Following the demise of apartheid in 1994, the ANC administration set a target of transferring 30 percent of agricultural land to blacks by 2014, in an effort to compensate those dispossessed as a result of racial segregation.

More than a decade later, much remains to be done. “The latest information shows that only four percent of the land has been transferred,” says Ruth Hall, who researches land issues at the University of the Western Cape.

Last year Agriculture and Land Affairs Minister Lulu Xingwana tightened up on the period of negotiations between farmers and claimants, which can sometimes take up to six years. A six-month limit on negotiations was imposed, the minister accusing farmers of holding up negotiations in a bid to get more money for their land as it appreciated in value.

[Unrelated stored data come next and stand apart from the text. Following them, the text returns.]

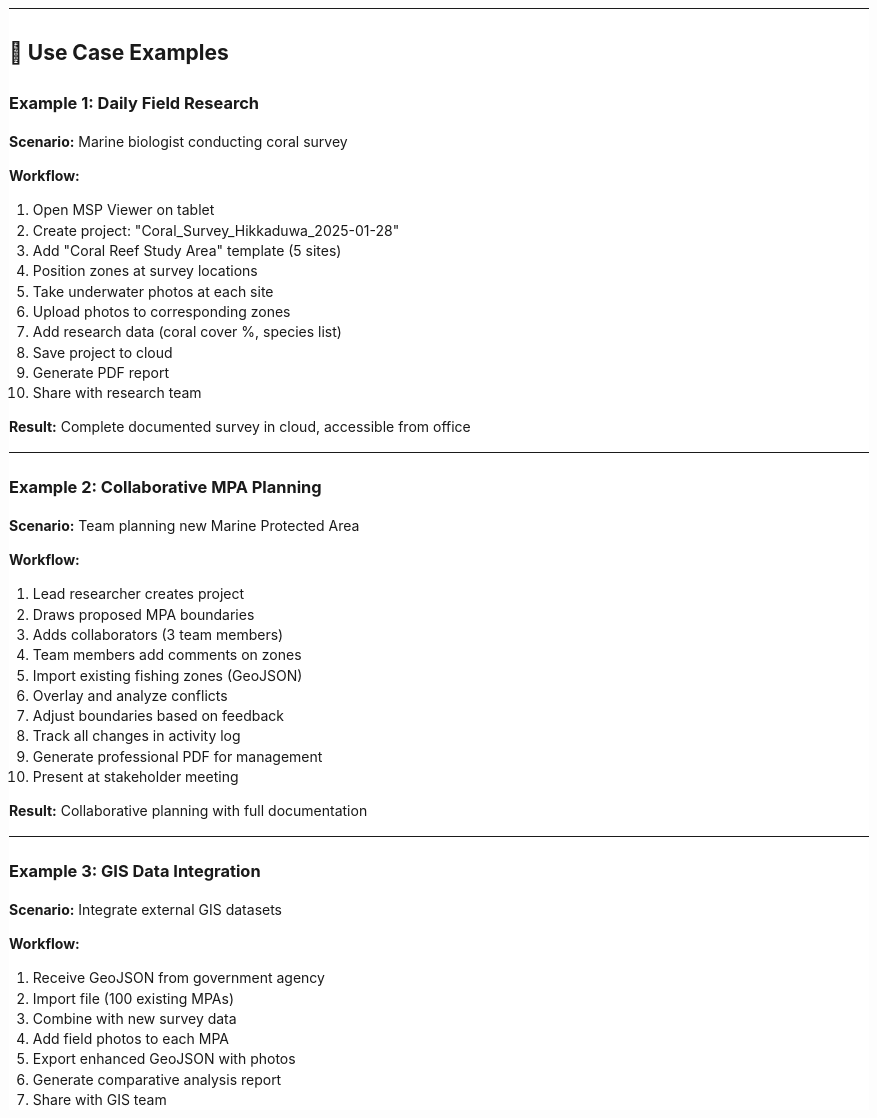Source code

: 
---

## 🎯 Use Case Examples

### Example 1: Daily Field Research

**Scenario:** Marine biologist conducting coral survey

**Workflow:**
1. Open MSP Viewer on tablet
2. Create project: "Coral_Survey_Hikkaduwa_2025-01-28"
3. Add "Coral Reef Study Area" template (5 sites)
4. Position zones at survey locations
5. Take underwater photos at each site
6. Upload photos to corresponding zones
7. Add research data (coral cover %, species list)
8. Save project to cloud
9. Generate PDF report
10. Share with research team

**Result:** Complete documented survey in cloud, accessible from office

---

### Example 2: Collaborative MPA Planning

**Scenario:** Team planning new Marine Protected Area

**Workflow:**
1. Lead researcher creates project
2. Draws proposed MPA boundaries
3. Adds collaborators (3 team members)
4. Team members add comments on zones
5. Import existing fishing zones (GeoJSON)
6. Overlay and analyze conflicts
7. Adjust boundaries based on feedback
8. Track all changes in activity log
9. Generate professional PDF for management
10. Present at stakeholder meeting

**Result:** Collaborative planning with full documentation

---

### Example 3: GIS Data Integration

**Scenario:** Integrate external GIS datasets

**Workflow:**
1. Receive GeoJSON from government agency
2. Import file (100 existing MPAs)
3. Combine with new survey data
4. Add field photos to each MPA
5. Export enhanced GeoJSON with photos
6. Generate comparative analysis report
7. Share with GIS team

“We have 6,000 rural land claims left which we must finalise by 2008,” a spokesperson at the Department of Land Affairs told IPS. “We should address the imbalances of the past. Nobody is being targeted.”

Ahrens is unconvinced: “Why take farms from productive farmers? There are farms in former homelands lying unused. They say it’s bad (the land in these areas). Give it to me and in ten years I’ll turn it around.”

Many black farmers would find it difficult to develop land in the former homelands, set aside under apartheid for settlement of blacks, for lack of collateral.

“The commercial farmers produce food for 47 million South Africans. We don’t want to become like Zimbabwe, which used to have 4,500 commercial farmers. Now the number of white commercial farmers there has dwindled to about 200,” Ahrens added. “As a result, there’s an acute food shortage there. Zimbabweans are now running to South Africa to look for jobs.”

Zimbabwe’s land re-allocation programme followed farm occupations that began in 2000, spearheaded by veterans of the country’s 1970s independence war in apparent protest at the continued landlessness of majority blacks. Two decades after independence, much of Zimbabwe’s prime agricultural land remained in the hands of whites.

However, certain government critics view the occupations as having been orchestrated by government in a bid to short up support ahead of the 2000 parliamentary election, in which the ruling Zimbabwe African National Union-Patriotic Front faced its first serious challenge from the opposition.

Hall believes Ahrens’ fears are misplaced.

“The parallel with Zimbabwe is uncalled for. South Africa has legal and institutional mechanisms in place. Under South African laws, there’s compensation,” she told IPS.

Ahrens says he’s waiting for the land claims court to set a date for the hearing to determine the fate of Sterkstroom. If it rules in favour of the claimants, the Ahrens family will have to move.

“When your land is appropriated, you are given three months to leave the property. The government sets a price which you must accept. There is no appeal – it’s final,” Chris Jordaan, manager of property rights at the white-dominated Transvaal Agricultural Union of South Africa, told IPS. “This is what worries us.”

According to Jordaan, morale is low among farmers: “The atmosphere outside there is very depressing. First, you have land tax on farms coming up. Then you have expropriation. There has been constant pressure on commercial farmers for ten years. All this is restricting their abilityàto (work for) optimal production.”

“If the trend continues, we are going to loseàapproximately 12,000 commercial farmers in the next eight years,” he added, in reference to the period remaining for transfer of the 30 percent of agricultural land.

“A farmer, who has lost his farm, will not return to farming again. He will need at least 12.5 million rand (about 1.8 million dollars) to buy a new farm, restock and get back into production. This takes about four years.”

However, Hall emphasises the necessity of land reform.

“This is part of the unfinished business of the transition in South Africa. It’s a key settlement to the agreement that made our reconciliation possible. But the state should make efforts to address land reform without hurting both parties (farmers and claimants).”